The first is Andrew Marr’s ‘How Labour lost the moral high ground’ in the New Statesman. The premise is that it is the Tories who are known for their defamatory, and often false, attack ads, and joining them in the gutter is poor political and moral judgement. In the run up to the next election, Marr argues, Britain needs its politicians to focus on the big issues that engage voters, which is where the centre-left should be at an advantage. By definition, conservatives want to conserve things the way they are. The left want things to change.

Reading Marr took me right to the heart of the Beatitudes. It is all there. Turning the other cheek, not being defined by the behaviour of our enemies or repaying them in kind, resisting being dragged into unrighteous response. We are defined by our standards and if we lose our distinct flavour it will be difficult to recover.

Marr argues that now is the moment to pursue a different direction, and he is joined by Daniel Finkelstein who writes in The Times that the UK desperately needs its leaders to agree upon a new code of conduct. This call comes at the end of an article (‘Divisive political ads are just getting started’, The Times 20/05/23) which traces the journey taken by leaders responsible for political messaging in the US since the 1950s.

American politicians feared the damage populism could do to a nation. They had seen it in pre-war Germany and wanted to create a pliant and satisfied electorate. Eisenhower decided that a way to achieve this was to use television ads to explain his philosophy to the nation.
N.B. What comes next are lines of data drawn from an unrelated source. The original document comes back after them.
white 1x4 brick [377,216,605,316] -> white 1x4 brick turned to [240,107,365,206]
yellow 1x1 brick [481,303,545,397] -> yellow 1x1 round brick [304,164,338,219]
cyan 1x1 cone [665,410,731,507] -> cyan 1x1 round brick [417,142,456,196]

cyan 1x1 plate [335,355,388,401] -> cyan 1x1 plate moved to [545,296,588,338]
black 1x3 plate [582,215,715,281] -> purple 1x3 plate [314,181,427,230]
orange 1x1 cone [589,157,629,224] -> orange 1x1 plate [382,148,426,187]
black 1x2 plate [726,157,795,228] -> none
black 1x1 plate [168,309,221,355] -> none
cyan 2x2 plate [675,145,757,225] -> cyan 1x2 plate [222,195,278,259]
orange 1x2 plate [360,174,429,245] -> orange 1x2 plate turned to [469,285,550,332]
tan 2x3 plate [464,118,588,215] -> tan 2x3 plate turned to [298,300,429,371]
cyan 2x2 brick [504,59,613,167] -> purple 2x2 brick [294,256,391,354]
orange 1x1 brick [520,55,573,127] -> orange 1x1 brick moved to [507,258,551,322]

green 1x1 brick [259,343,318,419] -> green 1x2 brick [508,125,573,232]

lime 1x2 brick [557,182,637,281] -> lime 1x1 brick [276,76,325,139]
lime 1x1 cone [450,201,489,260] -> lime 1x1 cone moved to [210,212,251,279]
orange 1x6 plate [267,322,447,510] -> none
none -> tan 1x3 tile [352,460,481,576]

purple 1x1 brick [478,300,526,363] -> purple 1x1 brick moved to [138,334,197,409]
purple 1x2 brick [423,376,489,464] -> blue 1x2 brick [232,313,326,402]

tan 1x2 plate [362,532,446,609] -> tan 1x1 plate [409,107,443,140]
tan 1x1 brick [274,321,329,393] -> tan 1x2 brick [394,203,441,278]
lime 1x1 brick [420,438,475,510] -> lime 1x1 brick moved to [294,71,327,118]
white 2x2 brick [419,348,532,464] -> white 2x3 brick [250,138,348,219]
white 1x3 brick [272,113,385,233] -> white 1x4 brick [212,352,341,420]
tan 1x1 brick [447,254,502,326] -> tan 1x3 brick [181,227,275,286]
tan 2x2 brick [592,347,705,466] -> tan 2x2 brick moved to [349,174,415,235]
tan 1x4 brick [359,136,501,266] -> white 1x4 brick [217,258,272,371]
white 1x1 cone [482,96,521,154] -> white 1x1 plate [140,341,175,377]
We all know what these ads have become today, and whilst our TV culture has protected the UK from what has become normal across the pond. the rise of social media has made it possible to lie and attack opponents via an unregulated back door.

‘We can be better than this’ has to become the call of those of us who believe in the wisdom of the Beatitudes. And a culture changes as more individuals within it begin embodying that change more decisively.